Since John’s time, there have been
many who have led the people of God in different ways, splitting the flock into
separate folds, and they have turned out to be strangers, not shepherds. They have been popular preachers, leaders,
teachers who have led the flock astray, promising to show us the kingdom for
the price of a seminar or a DVD. But they are not the gate, they are not the
shepherd . . . abundant life is not to
be found through their voice, through their teachings, only through Christ, who
is the gate of the sheep-fold.
But how do we separate the myriad
voices in our culture from the one true voice of the Shepherd? How do we recognize the voice of Christ from
that of false teachers, well-intended or not?
Well, we have time-honored ways of doing that—Bible study is one way,
familiarizing ourselves with the only record we have of Jesus’ voice, of Jesus’
teachings . . . worship is another, as we worship our Lord and Savior we are
energized and readied to go out into our communities and our city and our
nation, we are equipped to meet the third source of Jesus’ voice: the least of
these, our neighbors and friends and, even, those whom we consider to be
enemies.
And it’s something of a paradox, isn’t
it? We listen to the Shepherd’s voice
through scripture and preaching and worship, and we try to avoid listening to
the bandits and thieves, who come not through the gate, but over the walls via
the internet and self-improvement seminars and pop-psychologies, and yet one of
the prime ways we hear the shepherd’s voice is through others outside of the
fold . . . but did he not tell us that he is in us all? Don’t Benedictine monks spend much time and
energy discerning Christ’s voice in the world?
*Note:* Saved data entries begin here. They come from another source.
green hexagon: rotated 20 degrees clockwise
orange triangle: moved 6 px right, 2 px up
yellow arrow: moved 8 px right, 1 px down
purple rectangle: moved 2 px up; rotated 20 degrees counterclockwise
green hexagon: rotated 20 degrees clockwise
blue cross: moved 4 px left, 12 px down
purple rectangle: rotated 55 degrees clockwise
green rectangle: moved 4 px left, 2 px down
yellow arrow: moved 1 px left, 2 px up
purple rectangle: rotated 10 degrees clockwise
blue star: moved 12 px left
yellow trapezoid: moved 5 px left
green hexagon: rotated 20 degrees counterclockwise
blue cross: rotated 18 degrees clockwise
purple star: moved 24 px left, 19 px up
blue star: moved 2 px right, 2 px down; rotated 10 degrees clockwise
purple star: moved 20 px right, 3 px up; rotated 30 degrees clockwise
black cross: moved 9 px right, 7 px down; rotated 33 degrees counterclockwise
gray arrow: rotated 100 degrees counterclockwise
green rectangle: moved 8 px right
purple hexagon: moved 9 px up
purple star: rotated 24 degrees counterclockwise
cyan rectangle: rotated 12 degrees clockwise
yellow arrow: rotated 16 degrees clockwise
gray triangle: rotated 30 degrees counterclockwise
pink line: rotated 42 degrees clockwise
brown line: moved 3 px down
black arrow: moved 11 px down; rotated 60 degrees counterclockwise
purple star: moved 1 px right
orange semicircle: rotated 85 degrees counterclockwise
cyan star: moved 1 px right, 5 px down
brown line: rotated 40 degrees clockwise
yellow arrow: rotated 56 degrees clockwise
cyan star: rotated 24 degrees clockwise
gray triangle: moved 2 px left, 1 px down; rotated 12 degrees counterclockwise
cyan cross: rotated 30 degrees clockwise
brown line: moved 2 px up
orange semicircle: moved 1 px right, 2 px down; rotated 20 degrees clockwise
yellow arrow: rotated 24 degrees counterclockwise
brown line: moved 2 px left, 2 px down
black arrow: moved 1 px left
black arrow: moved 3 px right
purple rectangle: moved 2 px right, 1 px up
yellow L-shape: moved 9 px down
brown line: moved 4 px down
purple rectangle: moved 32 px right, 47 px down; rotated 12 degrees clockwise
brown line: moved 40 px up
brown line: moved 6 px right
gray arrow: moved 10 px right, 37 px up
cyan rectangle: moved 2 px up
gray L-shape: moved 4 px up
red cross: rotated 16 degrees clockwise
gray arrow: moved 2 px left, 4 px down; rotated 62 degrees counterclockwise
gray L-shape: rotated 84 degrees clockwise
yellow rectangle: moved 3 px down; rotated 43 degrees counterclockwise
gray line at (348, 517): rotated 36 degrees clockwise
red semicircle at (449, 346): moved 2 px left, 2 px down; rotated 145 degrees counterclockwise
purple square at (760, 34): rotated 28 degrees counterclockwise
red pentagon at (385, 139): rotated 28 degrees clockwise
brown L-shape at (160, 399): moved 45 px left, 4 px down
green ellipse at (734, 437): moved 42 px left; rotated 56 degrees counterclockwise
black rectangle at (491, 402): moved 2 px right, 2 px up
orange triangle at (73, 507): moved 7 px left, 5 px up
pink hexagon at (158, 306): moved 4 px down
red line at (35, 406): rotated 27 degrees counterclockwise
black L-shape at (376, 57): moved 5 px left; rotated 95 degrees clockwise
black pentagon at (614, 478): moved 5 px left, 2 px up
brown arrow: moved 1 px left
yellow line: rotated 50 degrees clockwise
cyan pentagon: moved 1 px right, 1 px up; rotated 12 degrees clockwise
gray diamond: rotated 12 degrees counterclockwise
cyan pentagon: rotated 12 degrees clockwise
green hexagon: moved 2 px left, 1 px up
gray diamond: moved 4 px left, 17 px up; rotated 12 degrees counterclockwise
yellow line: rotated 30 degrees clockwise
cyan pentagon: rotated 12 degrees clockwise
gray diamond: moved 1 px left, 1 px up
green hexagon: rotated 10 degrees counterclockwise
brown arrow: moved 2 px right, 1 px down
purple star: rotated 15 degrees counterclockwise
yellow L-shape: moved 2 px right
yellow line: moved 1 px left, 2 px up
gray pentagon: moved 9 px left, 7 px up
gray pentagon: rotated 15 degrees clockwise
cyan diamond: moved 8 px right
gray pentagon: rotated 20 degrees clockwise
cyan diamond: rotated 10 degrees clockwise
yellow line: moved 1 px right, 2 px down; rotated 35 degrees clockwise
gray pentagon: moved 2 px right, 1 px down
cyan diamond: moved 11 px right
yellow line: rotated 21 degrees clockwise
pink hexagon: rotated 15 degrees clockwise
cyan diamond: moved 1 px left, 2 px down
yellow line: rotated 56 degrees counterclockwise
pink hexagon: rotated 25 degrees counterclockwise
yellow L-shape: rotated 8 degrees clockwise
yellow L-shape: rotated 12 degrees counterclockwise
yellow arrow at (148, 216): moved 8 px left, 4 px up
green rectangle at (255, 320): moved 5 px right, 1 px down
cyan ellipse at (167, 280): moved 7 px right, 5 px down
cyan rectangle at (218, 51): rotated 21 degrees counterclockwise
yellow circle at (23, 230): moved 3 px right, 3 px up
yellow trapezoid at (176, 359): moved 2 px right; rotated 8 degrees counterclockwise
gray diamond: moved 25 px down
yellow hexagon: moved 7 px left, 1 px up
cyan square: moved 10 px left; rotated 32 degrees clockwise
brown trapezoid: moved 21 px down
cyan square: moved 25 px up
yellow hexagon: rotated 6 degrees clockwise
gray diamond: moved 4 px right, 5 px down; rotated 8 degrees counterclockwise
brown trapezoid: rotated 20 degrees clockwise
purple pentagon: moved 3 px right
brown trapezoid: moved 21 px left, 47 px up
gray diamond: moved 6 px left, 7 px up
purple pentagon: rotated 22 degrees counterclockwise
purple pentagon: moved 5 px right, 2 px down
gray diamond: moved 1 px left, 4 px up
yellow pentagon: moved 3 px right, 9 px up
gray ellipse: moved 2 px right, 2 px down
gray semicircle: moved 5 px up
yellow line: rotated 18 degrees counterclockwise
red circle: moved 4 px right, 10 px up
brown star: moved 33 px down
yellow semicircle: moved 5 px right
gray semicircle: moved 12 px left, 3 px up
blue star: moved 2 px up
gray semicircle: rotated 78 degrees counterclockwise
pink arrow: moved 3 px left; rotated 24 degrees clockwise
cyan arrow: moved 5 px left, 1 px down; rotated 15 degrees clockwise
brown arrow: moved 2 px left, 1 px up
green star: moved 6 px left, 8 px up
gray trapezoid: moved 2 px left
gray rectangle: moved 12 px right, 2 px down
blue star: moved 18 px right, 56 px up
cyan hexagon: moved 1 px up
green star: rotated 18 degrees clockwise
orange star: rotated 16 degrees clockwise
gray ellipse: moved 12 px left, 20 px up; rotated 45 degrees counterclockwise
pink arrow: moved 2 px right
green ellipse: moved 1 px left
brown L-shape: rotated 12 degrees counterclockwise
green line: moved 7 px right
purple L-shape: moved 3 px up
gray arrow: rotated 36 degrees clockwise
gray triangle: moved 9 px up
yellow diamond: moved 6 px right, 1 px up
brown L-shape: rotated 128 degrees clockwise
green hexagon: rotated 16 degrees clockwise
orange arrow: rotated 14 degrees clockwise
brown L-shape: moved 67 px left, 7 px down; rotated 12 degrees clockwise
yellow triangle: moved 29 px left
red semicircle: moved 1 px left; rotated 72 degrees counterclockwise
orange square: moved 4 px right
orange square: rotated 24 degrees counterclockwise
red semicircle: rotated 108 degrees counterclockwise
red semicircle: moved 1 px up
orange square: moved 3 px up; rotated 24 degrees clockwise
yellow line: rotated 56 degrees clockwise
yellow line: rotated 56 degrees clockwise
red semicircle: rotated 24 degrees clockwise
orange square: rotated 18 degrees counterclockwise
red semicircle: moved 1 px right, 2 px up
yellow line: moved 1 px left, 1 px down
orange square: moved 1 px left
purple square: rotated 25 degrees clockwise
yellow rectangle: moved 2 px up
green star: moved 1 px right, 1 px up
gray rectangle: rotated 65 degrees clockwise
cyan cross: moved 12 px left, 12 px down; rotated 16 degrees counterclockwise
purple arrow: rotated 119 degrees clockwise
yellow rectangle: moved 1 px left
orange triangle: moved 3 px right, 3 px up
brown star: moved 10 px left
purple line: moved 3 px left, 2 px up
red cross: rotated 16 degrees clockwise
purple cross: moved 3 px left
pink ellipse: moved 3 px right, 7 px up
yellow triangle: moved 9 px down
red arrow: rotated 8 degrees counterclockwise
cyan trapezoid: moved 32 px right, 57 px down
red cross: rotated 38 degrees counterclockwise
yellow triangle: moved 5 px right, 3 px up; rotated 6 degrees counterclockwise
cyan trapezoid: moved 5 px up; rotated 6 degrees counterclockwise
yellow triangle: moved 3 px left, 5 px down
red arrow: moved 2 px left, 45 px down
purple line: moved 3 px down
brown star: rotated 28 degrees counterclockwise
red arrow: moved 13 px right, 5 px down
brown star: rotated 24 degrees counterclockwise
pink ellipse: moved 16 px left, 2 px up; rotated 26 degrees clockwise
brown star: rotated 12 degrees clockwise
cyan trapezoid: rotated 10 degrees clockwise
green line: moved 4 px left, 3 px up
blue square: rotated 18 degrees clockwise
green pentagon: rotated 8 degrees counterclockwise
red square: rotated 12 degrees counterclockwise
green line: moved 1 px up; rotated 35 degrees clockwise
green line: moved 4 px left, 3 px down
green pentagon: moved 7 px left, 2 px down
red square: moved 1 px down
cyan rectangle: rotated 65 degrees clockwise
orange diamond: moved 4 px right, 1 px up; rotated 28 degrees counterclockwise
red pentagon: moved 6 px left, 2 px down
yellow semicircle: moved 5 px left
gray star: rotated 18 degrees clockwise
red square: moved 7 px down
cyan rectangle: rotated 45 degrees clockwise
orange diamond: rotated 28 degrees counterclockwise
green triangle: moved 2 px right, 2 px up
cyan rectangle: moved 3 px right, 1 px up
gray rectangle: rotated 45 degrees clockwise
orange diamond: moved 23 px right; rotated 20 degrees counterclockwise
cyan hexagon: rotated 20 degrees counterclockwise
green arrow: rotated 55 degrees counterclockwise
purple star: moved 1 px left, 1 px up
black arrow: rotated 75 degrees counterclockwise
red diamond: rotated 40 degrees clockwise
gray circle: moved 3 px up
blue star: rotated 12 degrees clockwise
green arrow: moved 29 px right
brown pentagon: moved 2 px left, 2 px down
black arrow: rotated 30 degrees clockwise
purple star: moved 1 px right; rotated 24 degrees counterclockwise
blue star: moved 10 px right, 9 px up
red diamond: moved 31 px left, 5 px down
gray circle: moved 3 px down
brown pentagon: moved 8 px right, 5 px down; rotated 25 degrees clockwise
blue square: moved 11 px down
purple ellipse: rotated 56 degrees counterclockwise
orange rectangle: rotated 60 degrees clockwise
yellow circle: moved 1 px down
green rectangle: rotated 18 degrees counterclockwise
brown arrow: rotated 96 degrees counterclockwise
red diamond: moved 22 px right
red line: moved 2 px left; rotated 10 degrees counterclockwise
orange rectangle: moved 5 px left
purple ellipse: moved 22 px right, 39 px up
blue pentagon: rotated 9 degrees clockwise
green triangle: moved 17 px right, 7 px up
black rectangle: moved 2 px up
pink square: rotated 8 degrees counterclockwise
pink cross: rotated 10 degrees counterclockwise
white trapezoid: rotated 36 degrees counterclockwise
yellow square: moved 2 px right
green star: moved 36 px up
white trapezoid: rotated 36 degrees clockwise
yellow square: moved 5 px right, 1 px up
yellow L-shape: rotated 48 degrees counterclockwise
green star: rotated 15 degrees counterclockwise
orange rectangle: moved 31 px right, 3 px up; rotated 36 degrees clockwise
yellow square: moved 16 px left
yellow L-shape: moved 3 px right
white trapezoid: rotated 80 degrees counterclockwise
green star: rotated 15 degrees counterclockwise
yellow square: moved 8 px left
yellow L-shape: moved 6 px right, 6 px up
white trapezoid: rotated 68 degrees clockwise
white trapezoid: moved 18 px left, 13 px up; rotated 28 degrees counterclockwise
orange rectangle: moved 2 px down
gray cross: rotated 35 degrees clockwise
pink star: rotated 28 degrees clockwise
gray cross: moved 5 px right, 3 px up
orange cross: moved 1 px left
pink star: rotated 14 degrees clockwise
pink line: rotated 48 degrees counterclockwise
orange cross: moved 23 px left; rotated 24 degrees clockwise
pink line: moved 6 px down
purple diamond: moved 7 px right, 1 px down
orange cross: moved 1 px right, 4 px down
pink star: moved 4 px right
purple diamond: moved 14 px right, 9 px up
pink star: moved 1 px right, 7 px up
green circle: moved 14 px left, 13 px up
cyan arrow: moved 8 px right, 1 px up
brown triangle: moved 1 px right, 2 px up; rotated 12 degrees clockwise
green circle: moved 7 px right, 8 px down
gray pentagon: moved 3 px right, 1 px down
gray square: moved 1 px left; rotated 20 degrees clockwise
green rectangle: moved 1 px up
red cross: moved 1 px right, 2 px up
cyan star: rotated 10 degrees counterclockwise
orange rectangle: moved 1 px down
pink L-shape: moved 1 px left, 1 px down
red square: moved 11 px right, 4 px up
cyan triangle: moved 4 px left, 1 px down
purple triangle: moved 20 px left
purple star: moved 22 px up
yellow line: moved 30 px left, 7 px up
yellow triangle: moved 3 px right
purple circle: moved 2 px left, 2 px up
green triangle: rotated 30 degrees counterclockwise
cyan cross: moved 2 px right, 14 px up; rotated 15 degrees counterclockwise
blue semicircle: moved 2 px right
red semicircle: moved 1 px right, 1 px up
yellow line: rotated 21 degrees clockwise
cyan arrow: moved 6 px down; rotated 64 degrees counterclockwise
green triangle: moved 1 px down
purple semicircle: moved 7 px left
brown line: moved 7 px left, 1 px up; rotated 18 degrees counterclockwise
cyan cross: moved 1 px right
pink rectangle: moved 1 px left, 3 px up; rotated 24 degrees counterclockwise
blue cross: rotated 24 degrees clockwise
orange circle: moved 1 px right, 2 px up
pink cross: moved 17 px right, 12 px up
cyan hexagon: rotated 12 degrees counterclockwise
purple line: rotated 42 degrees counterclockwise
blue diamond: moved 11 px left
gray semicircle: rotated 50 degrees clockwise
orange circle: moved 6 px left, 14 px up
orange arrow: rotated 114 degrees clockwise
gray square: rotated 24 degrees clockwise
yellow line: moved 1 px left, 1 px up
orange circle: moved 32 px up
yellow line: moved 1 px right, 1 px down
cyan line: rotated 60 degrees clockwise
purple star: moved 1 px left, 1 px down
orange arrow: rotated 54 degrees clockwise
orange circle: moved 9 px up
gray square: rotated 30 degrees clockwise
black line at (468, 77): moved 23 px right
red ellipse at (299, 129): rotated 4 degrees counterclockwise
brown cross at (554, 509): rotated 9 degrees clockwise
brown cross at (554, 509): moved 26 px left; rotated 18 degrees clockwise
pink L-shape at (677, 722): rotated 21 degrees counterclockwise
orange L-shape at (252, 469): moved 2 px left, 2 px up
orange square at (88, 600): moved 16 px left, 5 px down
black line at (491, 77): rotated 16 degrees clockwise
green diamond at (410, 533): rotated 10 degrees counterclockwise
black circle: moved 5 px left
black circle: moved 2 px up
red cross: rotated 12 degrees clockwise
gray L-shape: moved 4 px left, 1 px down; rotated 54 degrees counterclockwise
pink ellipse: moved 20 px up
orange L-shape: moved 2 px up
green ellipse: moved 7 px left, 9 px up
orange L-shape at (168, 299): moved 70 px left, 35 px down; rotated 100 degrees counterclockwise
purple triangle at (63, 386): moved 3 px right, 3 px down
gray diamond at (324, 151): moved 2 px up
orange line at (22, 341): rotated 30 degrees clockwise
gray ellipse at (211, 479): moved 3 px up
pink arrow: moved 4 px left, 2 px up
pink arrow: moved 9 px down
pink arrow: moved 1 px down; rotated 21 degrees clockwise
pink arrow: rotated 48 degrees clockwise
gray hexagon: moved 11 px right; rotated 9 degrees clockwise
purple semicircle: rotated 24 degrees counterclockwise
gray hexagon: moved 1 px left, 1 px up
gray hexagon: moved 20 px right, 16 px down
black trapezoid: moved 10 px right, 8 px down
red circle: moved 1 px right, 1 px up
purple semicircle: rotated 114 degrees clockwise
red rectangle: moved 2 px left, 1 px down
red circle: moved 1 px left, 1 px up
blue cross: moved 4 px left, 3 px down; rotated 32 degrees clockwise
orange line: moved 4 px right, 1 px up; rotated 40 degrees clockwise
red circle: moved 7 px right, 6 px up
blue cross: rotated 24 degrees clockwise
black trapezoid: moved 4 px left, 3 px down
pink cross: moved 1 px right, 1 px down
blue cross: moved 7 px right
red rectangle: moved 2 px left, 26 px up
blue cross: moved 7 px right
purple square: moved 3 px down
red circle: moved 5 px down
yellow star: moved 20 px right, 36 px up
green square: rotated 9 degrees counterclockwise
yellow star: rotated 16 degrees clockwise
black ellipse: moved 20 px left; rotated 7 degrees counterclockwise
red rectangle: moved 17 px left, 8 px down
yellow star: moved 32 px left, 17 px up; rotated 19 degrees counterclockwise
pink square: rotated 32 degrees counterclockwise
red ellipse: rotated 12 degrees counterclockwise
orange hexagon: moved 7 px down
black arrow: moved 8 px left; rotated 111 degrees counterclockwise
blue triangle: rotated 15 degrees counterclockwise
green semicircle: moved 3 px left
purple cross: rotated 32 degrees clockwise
Paradox or not, we see and hear his voice every day, in the people we
meet and the sights we see. We only have
to learn to distinguish the shepherd’s voice from all the background
babble.
And that’s where the other two pieces
of the puzzle fit, the other two legs in the discernment stool—because that’s
what we’re practicing when we learn to hear the shepherd’s voice. Within the community of believers, within the
flock we study scripture and engage in corporate worship, then we go out of the
doors to encounter Christ’s voice in the world.
Each leg of the stool reinforces the work of the other . . . what we
learn in Scripture helps us to worship rightly and meaningfully, and helps us
to understand and seek Christ’s voice in the world. In worship, we are sustained and fed for our
journey back into the Bible and out in the world. And finally, as we listen for Christ’s voice
in the world, as we seek those places and those people through which Christ
speaks, it directs our study and worship in increasingly meaningful ways. In science, we call it a feed-back loop.
In strophes from his poem Spanish
Trilogy (III), Rainer Maria Rilke describes a shepherd he experienced in
his travels in Spain:
With slow and steady strides, his
posture is pensive
and, as he stands there, noble. Even
now a god might
secretly slip into this form and not
be diminished.
Rilke, who was a Christian, clearly is
speaking of incarnation, and it is apt: our God slips into the form of a
shepherd, and like a shepherd, he leads us into the fold, into God’s loving
arms, into the arms of our Christian community for rest and study and rejoicing
and praise, then out to pasture in the world.
And as we do, as we enter through Christ the sheep-gate and are led by
Christ the Shepherd, we experience ever more sacred and abundant life. Amen.